Hope.MD works to connect Iraqi and Afghani children in need of medical care with specialists and hospitals around the world.
Heavy contacted DHMC executive medical director John Butterly and pediatric plastic surgeon Mitchell Stotland over a year and a half ago to see whether they would be interested in helping an Iraqi child, Stotland said. Hope.MD decided in February 2009 to bring Fatima to the United States for the procedure.
“I said, Of course I’m interested,'” Stotland said. “Pediatric reconstructive surgery is what I do.”
Heavey, who is currently on active duty, could not comment for this article per Army regulations.
DHMC will help pay for the cost of Fatima’s operations, and medical equipment manufacturers will provide the relevant surgical supplies free of charge, Stotland said.
Stotland said he heard on Wednesday that the family’s visa application was approved, so Fatima will arrive in the United States in the next few weeks. The operation will likely take place this summer, and follow-up treatment will take at least six months, Stotland said.
Hope.MD requested that Fatima’s last name and her mother’s name not be disclosed due to concerns about their safety in Iraq.
Heavey, who served as student body president as an undergraduate, also contacted Linda Kennedy, assistant dean of student life, to ask whether members of the Dartmouth community could provide social support or help find housing for Fatima and her mother.
“I knew Jon when he was an undergraduate here,” Kennedy said. “He has an interesting story because he was a transfer student, and when he transferred, he just fell for Dartmouth. I think he is a very competent, bright and obviously a very big-hearted person.”
Kennedy enlisted Rabbi Edward Boraz of Dartmouth Hillel to help find an Arabic-speaking family in the Upper Valley willing to host Fatima and her mother.
Former Student Body Vice President Nafeesa Remtilla ’09 contacted campus organizations to help raise funds. In response, Kappa Delta Epsilon sorority and Sigma Alpha Epsilon fraternity raised several hundred dollars for Hope.MD at a charity barbecue, Remtilla said.
“I think this is a really beautiful story of community,” Kennedy said. “Many of those involved are Jewish, and the family is Muslim, so it really is a beautiful coming together at Dartmouth for this one little girl.”
Heavey said in an interview with The Washington Post that he was inspired to start Hope.MD after being deployed to Baghdad.
Doctors there told Heavey about a two-year-old boy in the city with a heart ailment who could not receive the care he needed, according to The Post.
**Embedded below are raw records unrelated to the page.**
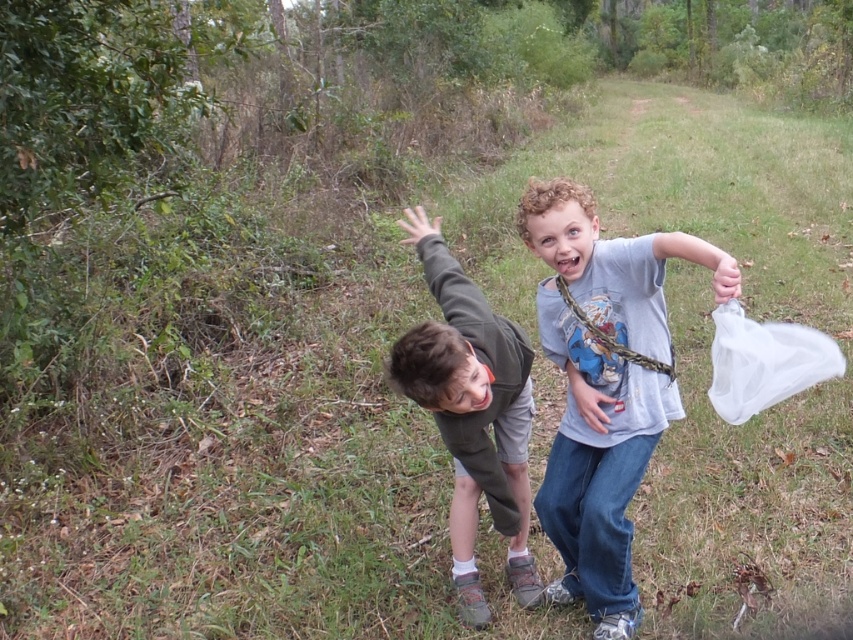
Question: Which is nearer to the dark gray fabric shirt at center?

Choices:
 (A) transparent plastic bag at right
 (B) gray cotton shirt at center

Answer: (B)

Question: Which object is positioned farthest from the transparent plastic bag at right?

Choices:
 (A) dark gray fabric shirt at center
 (B) gray cotton shirt at center

Answer: (A)

Question: Observing the image, what is the correct spatial positioning of gray cotton shirt at center in reference to transparent plastic bag at right?

Choices:
 (A) right
 (B) left

Answer: (B)

Question: Which is nearer to the gray cotton shirt at center?

Choices:
 (A) transparent plastic bag at right
 (B) dark gray fabric shirt at center

Answer: (B)

Question: Is gray cotton shirt at center to the right of transparent plastic bag at right from the viewer's perspective?

Choices:
 (A) no
 (B) yes

Answer: (A)

Question: Is gray cotton shirt at center wider than transparent plastic bag at right?

Choices:
 (A) yes
 (B) no

Answer: (A)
“There were no options for children who needed medical care because there were no non-profits left,” Hope.MD spokesperson Tristan Burton said in an interview with The Dartmouth. “The Red Cross and everybody else had pulled out.”
Heavey, who is an emergency room physician at Walter Reed Army Medical Center when he is not deployed abroad, sent the child’s medical records to a doctor at the University of Virginia, who agreed to treat the boy for free, The Post reported. Heavey helped the boy and a female guardian apply for visas to the United States, but the boy died before he could receive treatment, according to The Post.
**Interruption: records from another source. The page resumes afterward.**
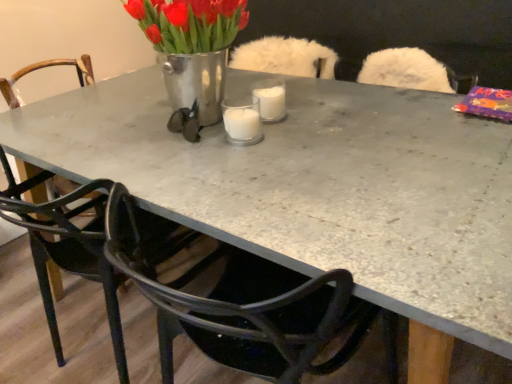
Question: Is metallic vase at center shorter than black plastic chair at lower left, which is the first chair from right to left?

Choices:
 (A) no
 (B) yes

Answer: (B)

Question: Can you confirm if metallic vase at center is positioned to the left of black plastic chair at lower left, positioned as the second chair in left-to-right order?

Choices:
 (A) yes
 (B) no

Answer: (A)

Question: Is metallic vase at center wider than black plastic chair at lower left, positioned as the second chair in left-to-right order?

Choices:
 (A) yes
 (B) no

Answer: (B)

Question: Can you confirm if metallic vase at center is thinner than black plastic chair at lower left, which is the first chair from right to left?

Choices:
 (A) yes
 (B) no

Answer: (A)

Question: Is metallic vase at center positioned behind black plastic chair at lower left, which is the first chair from right to left?

Choices:
 (A) no
 (B) yes

Answer: (B)

Question: In terms of height, does black metal chair at center, acting as the second chair starting from the right, look taller or shorter compared to metallic vase at center?

Choices:
 (A) tall
 (B) short

Answer: (A)

Question: In the image, is black metal chair at center, arranged as the first chair when viewed from the left, positioned in front of or behind metallic vase at center?

Choices:
 (A) behind
 (B) front

Answer: (B)

Question: Considering the positions of black metal chair at center, arranged as the first chair when viewed from the left, and metallic vase at center in the image, is black metal chair at center, arranged as the first chair when viewed from the left, bigger or smaller than metallic vase at center?

Choices:
 (A) big
 (B) small

Answer: (A)

Question: Is black metal chair at center, acting as the second chair starting from the right, spatially inside metallic vase at center, or outside of it?

Choices:
 (A) inside
 (B) outside

Answer: (B)

Question: Is clear glass candle at center to the left or to the right of black metal chair at center, arranged as the first chair when viewed from the left, in the image?

Choices:
 (A) left
 (B) right

Answer: (B)

Question: From the image's perspective, is clear glass candle at center positioned above or below black metal chair at center, acting as the second chair starting from the right?

Choices:
 (A) above
 (B) below

Answer: (A)

Question: Is clear glass candle at center taller or shorter than black metal chair at center, arranged as the first chair when viewed from the left?

Choices:
 (A) tall
 (B) short

Answer: (B)

Question: Looking at the image, does clear glass candle at center seem bigger or smaller compared to black metal chair at center, acting as the second chair starting from the right?

Choices:
 (A) big
 (B) small

Answer: (B)

Question: From a real-world perspective, relative to black plastic chair at lower left, positioned as the second chair in left-to-right order, is metallic vase at center vertically above or below?

Choices:
 (A) below
 (B) above

Answer: (B)

Question: Is metallic vase at center bigger or smaller than black plastic chair at lower left, positioned as the second chair in left-to-right order?

Choices:
 (A) big
 (B) small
Heavey subsequently decided to form Hope.MD with fellow Army captain and medic John Knight.
“[Heavey] has young kids,” Burton said. “So when he is over there, he identifies with the fact that the kids there need medical help. He is thinking, What if it was my child? If it were my child I would want him to get help.'”
Heavey and Knight initially had difficulty finding donors, Burton said, and paid for most of the initial costs themselves or asked friends and family for contributions.
The organization has also solicited donations from defense contractors and oil companies that operate in Iraq, Burton said, but none of the corporations have responded.